A NÃO INSTITUIÇÃO DO IMPOSTO SOBRE GRANDES FORTUNAS NO BRASIL: LIMITES DE SUA EFETIVIDADE COMO INSTRUMENTO DE REDUÇÃO DA DESIGUALDADE SOCIAL

Authors

DOI:

https://doi.org/10.18623/rvd.v23.7843

Keywords:

Imposto sobre Grandes Fortunas, Desigualdade Social, Sistema Tributário, Progressividade Tributária, Constituição Federal

Abstract

A presente pesquisa analisa a não Instituição do Imposto sobre Grandes Fortunas (IGF) no Brasil e os limites de sua efetividade com instrumento de redução da desigualdade social. O problema de pesquisa consiste em verificar se sua eventual instituição seria medida eficaz para reduzir a desigualdade ou se seus efeitos seriam limitados diante da estrutura regressiva do sistema tributário e da ineficiência na destinação dos recursos públicos. A pesquisa justifica-se pela relevância jurídica, social e econômica do tema, considerando que o IGF está previsto no artigo 153, inciso VII, da Constituição Federal de 1988, mas permanece sem regulamentação. Objetiva-se analisar sua previsão constitucional e possível eficácia, considerando a estrutura tributária brasileira, a aplicação dos recursos públicos e os possíveis benefícios e limitação do tributo. Adota-se o método dedutivo, com abordagem qualitativa e pesquisas bibliográficas e documental, mediante análise de legislação doutrina, produções científicas e documentos oficiais.
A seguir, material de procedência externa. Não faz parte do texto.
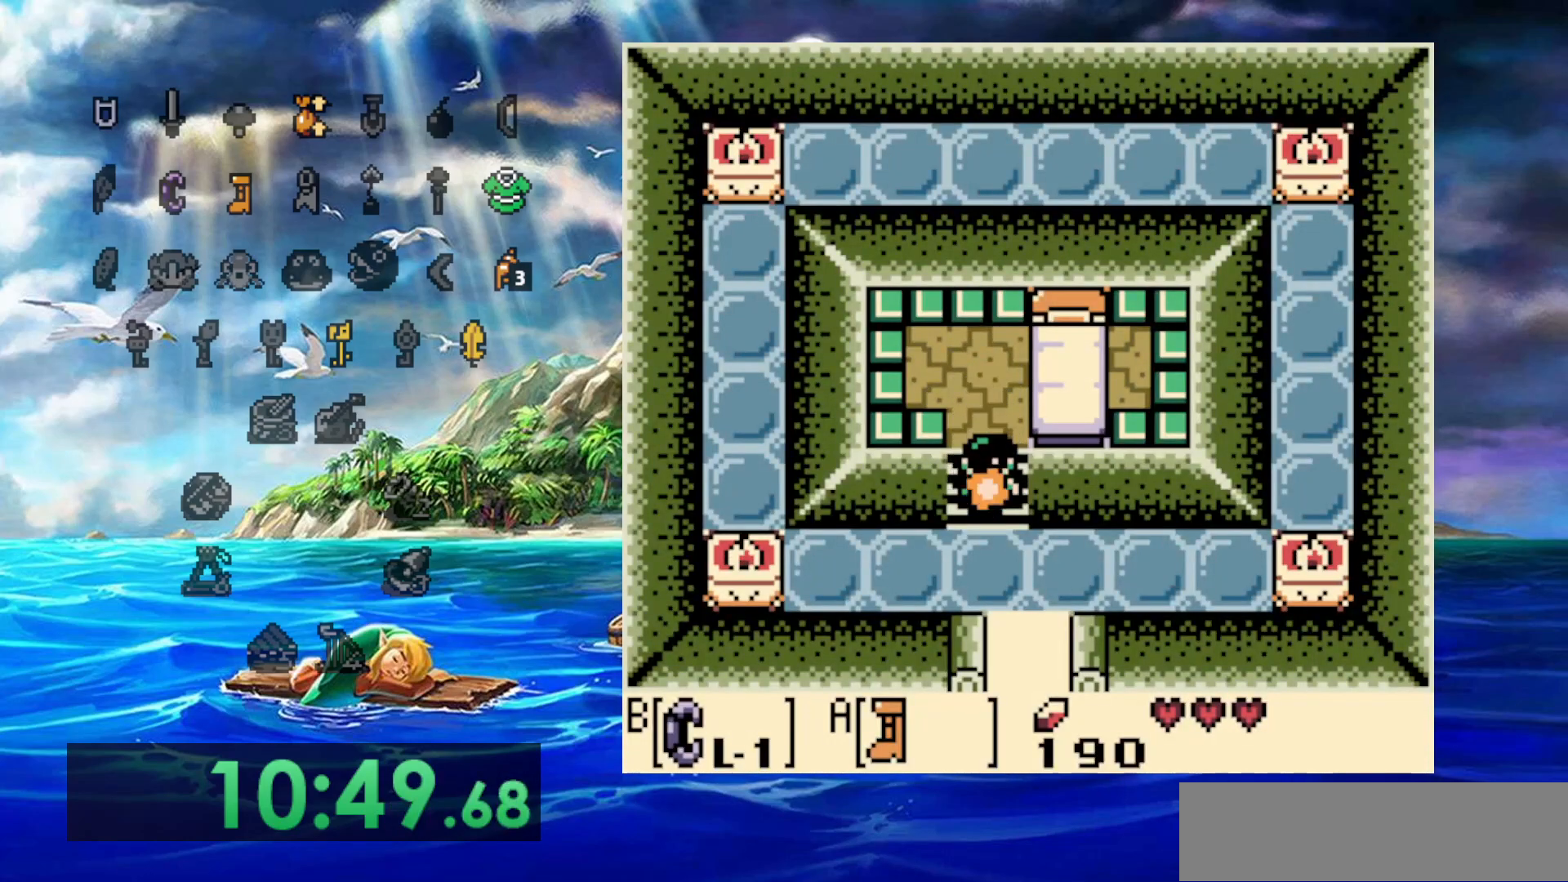
{"buttons": ["A"]}
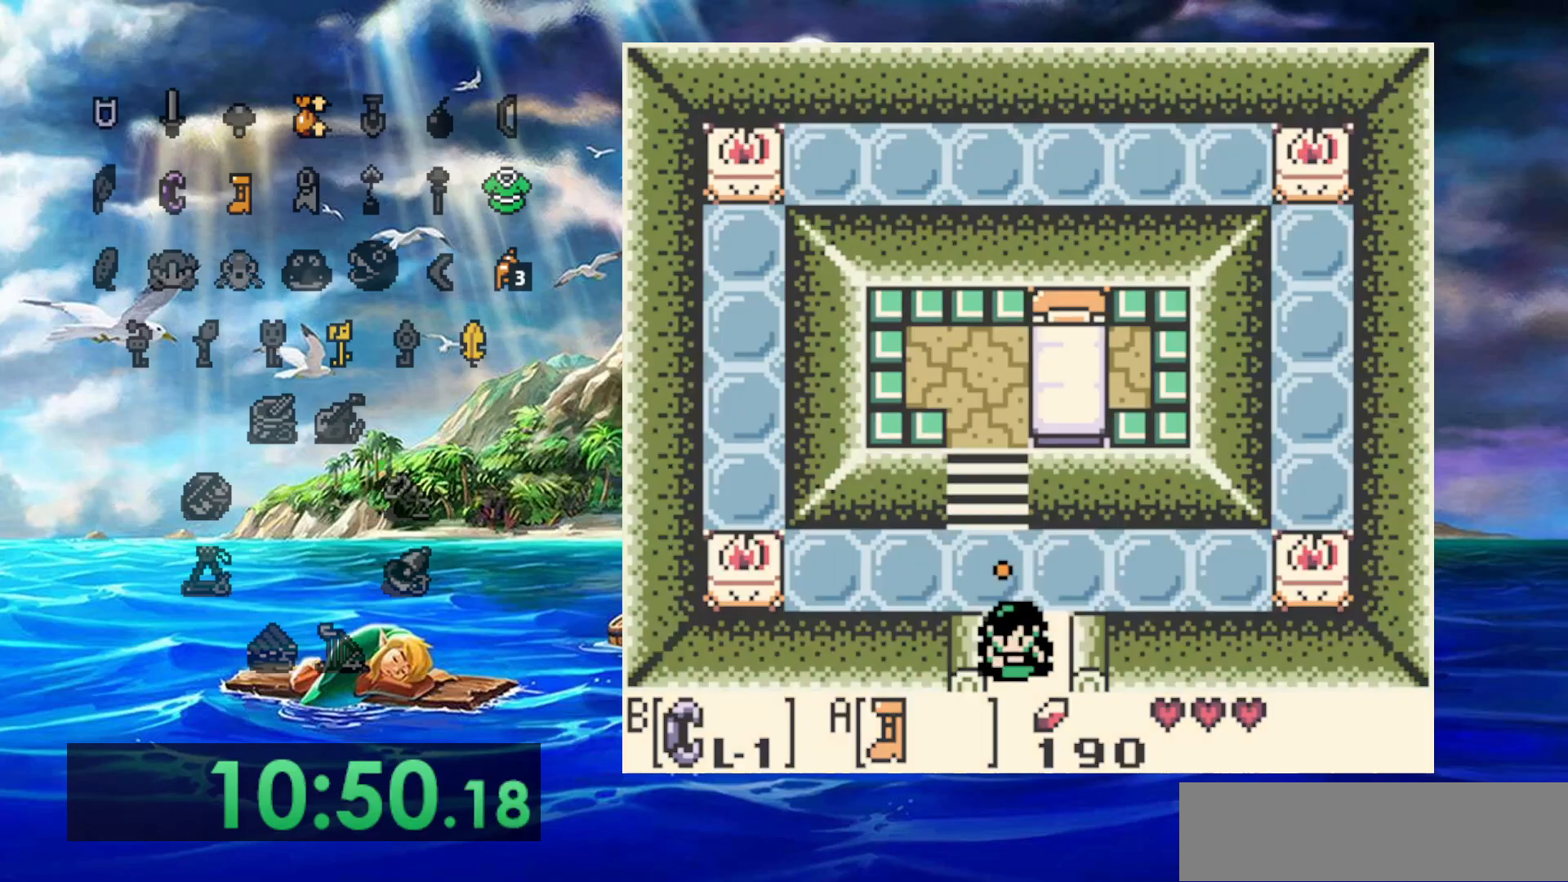
{"buttons": [], "events": [[317, "A", "up"]]}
Os resultados demonstram que a ausência do IGF não decorre de impedimento Constitucional e que sua instituição poderia contribuir para maior progressividade tributária, embora sua efetividade dependa de adequada regulamentação, critérios objetivos de incidência, fiscalização eficiente e integração ao sistema tributário. Conclui-se que o IGF não deve ser considerado, isoladamente, solução suficiente para a desigualdade social, pois seus possíveis efeitos dependem também da estrutura fiscal, da gestão estatal e da adequada aplicação dos recursos públicos.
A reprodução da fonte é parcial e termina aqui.